Par Charles Roberge
L’hiver de l’année 2017 aura été pour moi une saison marquée par une épopée en particulier. Le 24 janvier, à la suite d’une tentative dans une ambitieuse voie, je partageais ce petit texte sur ma page facebook :
Petite tranche de vie
Après 10 saisons hivernales à parcourir notre province à grimper nos belles voies de glace, j’ai l’impression d’être rendu à un tournant de ma carrière. Je suis rendu à vouloir pousser mes limites un petit peu plus, grimper des voies extraordinaires. Mais qui dit pousser ses limites ne signifie pas seulement la réussite, mais aussi l’échec.
Un ami à moi avait grimpé la Pomme d’Or à la fin décembre et à mon habitude, je lui ai demandé les conditions des voies du parc. Il m’envoie une photo de la Ruée vers l’or et je me suis mis à délirer en voyant le bas de la voie toute en glace. J’en fais part à mon ami JP et le délire devient collectif.
Nous décidons que le 23 janvier sera la journée où on irait voir ce monstre de plus près, avec un espoir minime de le réussir car c’est une voie monstrueuse, la plus soutenue qui soit et la plus incroyable qui m’ait été de voir au Québec. Nous invitons Pierre Raymond, un grimpeur saguenéen motivé, dont il se joint avec plaisir au duo.

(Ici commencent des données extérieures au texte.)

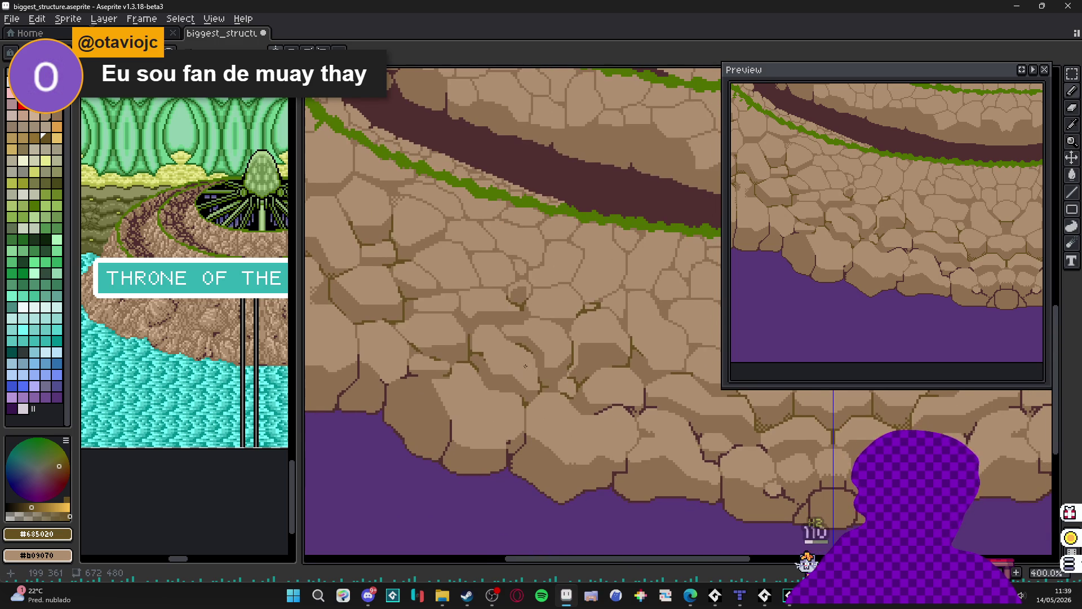
scroll(493, 309, "up", 6)
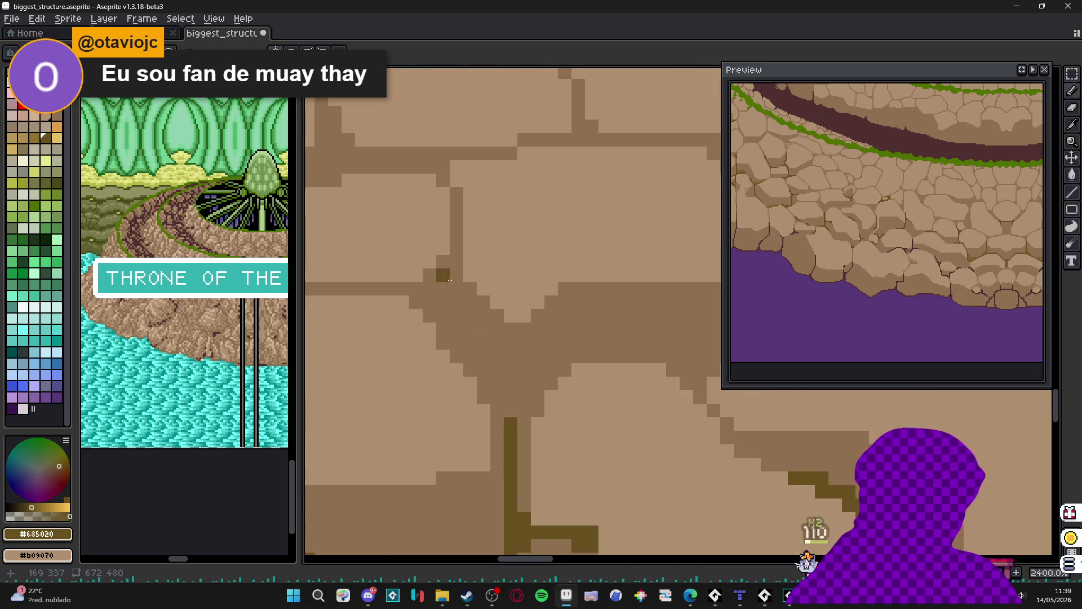
mouse_move(456, 261)
left_mouse_down()
mouse_move(457, 282)
mouse_move(400, 285)
left_mouse_up()
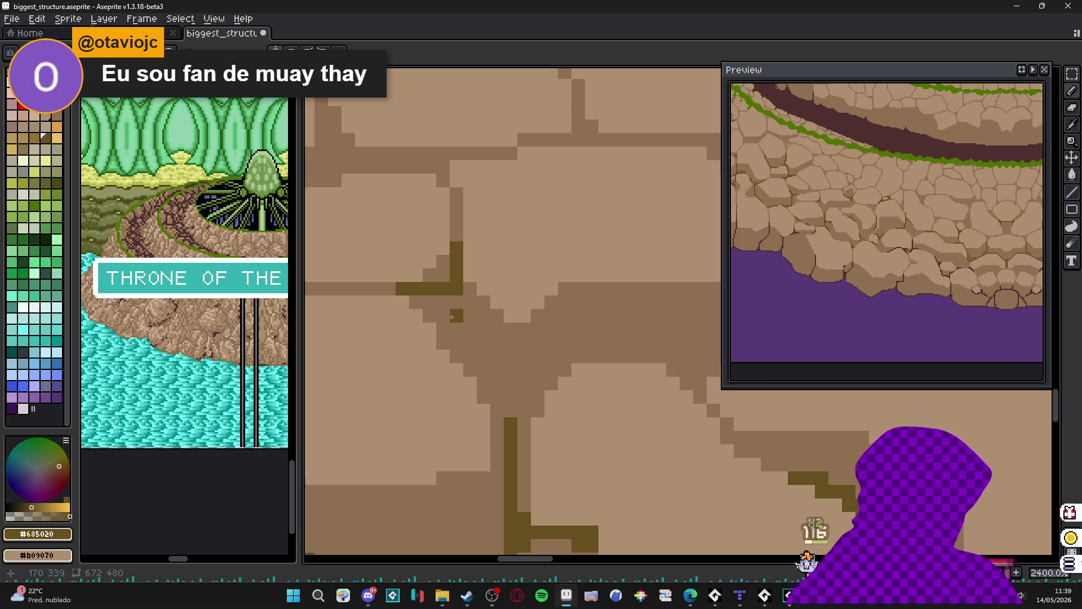
left_click(501, 372, "shift")
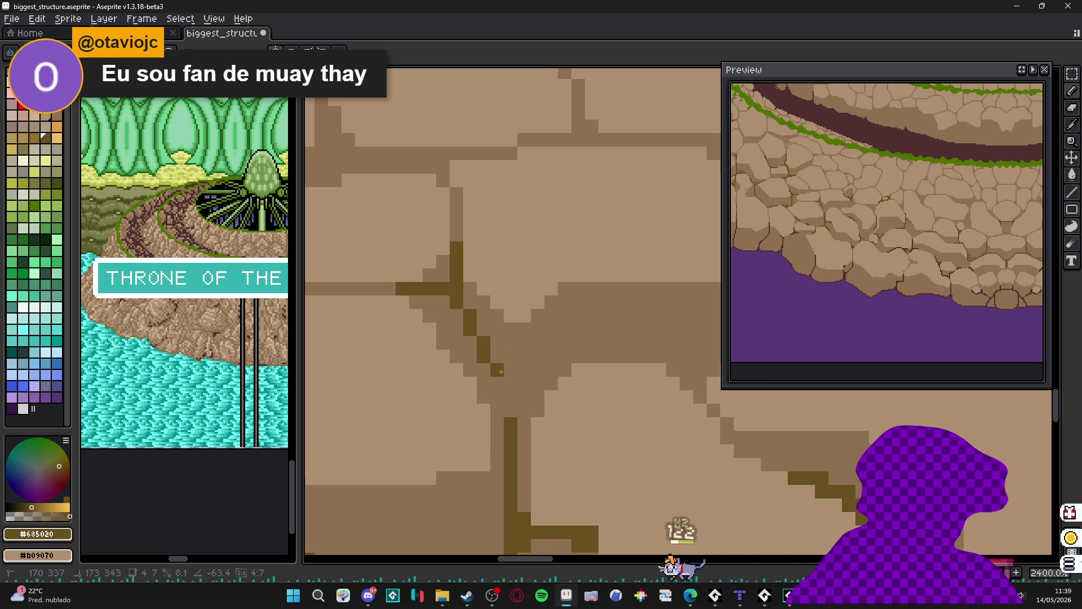
left_click_drag(497, 384, 508, 385)
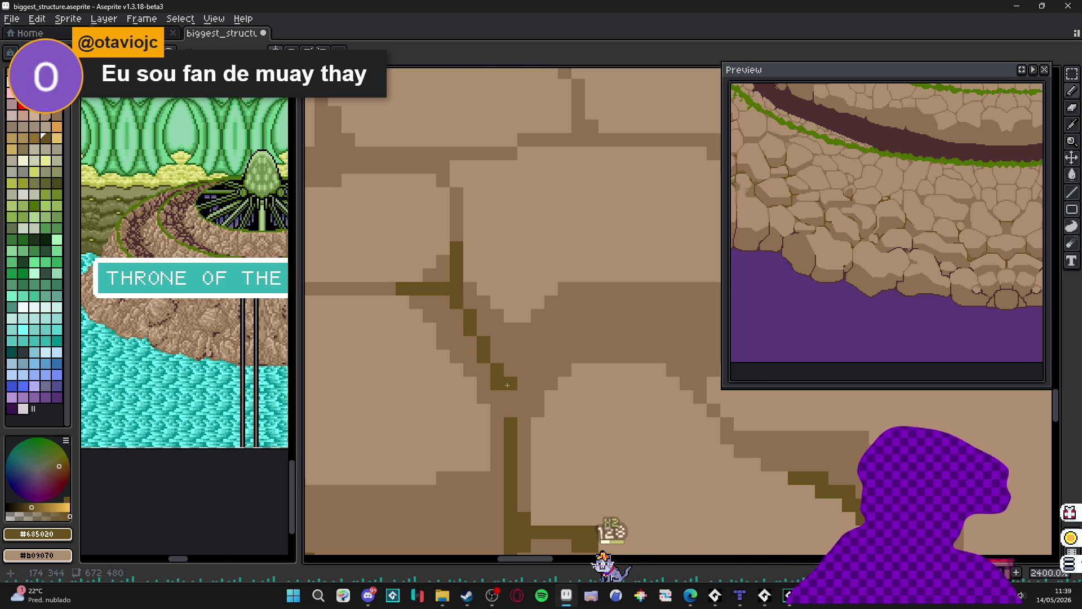
scroll(510, 395, "down", 8)
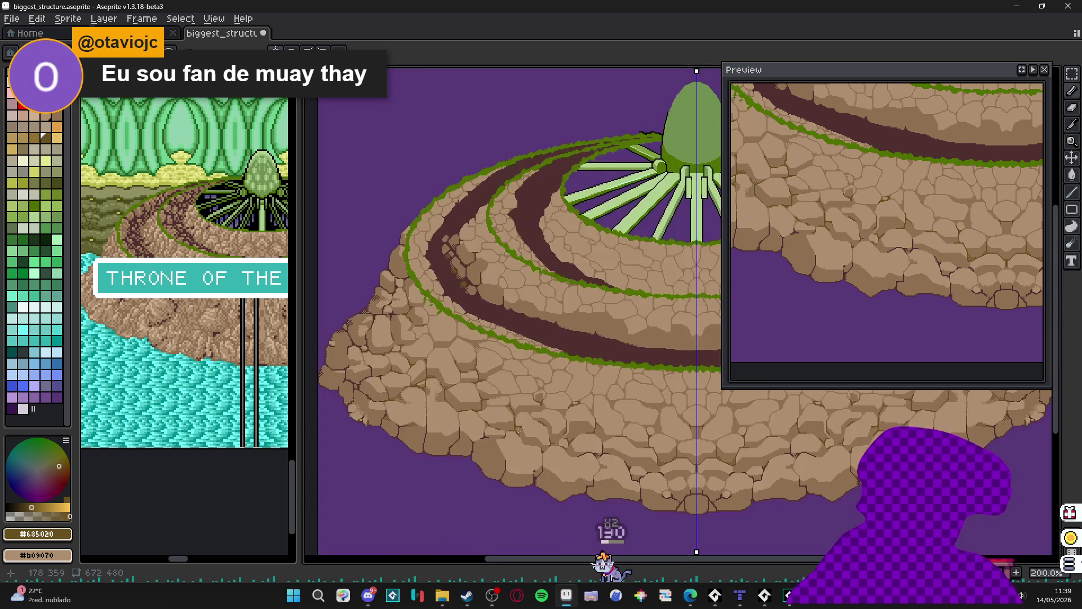
- Sample #907050 then #685020 and paint two dark pixels below the crack strip
scroll(519, 430, "up", 4)
left_click(558, 389, "alt")
scroll(553, 412, "down", 2)
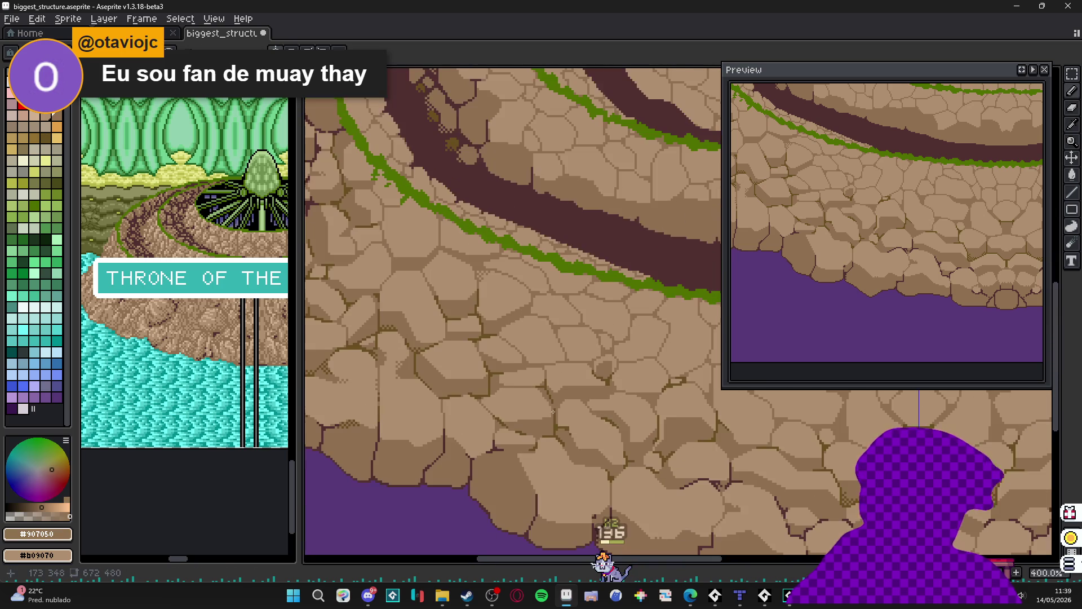
scroll(488, 380, "down", 2)
scroll(496, 367, "up", 10)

Nous avions le set-up parfait : arrivée la veille, sentier tapé jusqu’à la base, réveil très matinal et surtout, une météo parfaite. C’était bien beau observer la Ruée vers l’or depuis la rivière et se dire que ça semble bien grimpable. La réalité fut autre chose en ayant le nez collé dessus car au fur et à mesure que le soleil se levait, nos chances de réussite diminuaient. Imaginez le sentiment lorsqu’on voyait le top de la voie et les immenses daggers percer la brume matinale, carrément au-dessus de nos têtes, près de 250 mètres plus haut. C’était tout simplement indescriptible et à glacer le sang. À côté de la Ruée, la Pomme d’Or « is a walk in the park » et le Mulot filait plus sécuritaire.
Malgré ce que je venais de voir, je suis tout de même parti en tête dans la première vraie longueur de la Ruée. Rendu au pied du crux, c’est avec déception que je constate que la colonne qu’on croyait bien grosse et solide n’était en fait qu’un amoncellement de dagger secs et fragiles. Un de ces daggers touchait le piédestal, mais la solidité n’inspirait pas confiance.
Après avoir fait monter JP et Pierre pour examiner cette structure ensemble, nous avons constaté que le risque n’en valait pas la peine, même si c’est la voie la plus incroyable de l’est du continent. C’est avec un mélange de tristesse et de frustration que nous avons décidé que ce n’était pas aujourd’hui qu’on allait se rendre là où on espérait. De ne pas réussir la voie m’importait peu, j’étais surtout déçu de ne pas m’être rendu dans le dièdre principal d’où j’aurais pu mieux saisir l’ampleur de la difficulté des longueurs supérieures.
C’est une bonne chose de vouloir repousser les limites à condition de savoir accepter et assumer l’échec puis encore plus important, de rester prudent. Bref, voici une petite tranche de vie que je voulais partager avec vous en ce petit matin tristounet!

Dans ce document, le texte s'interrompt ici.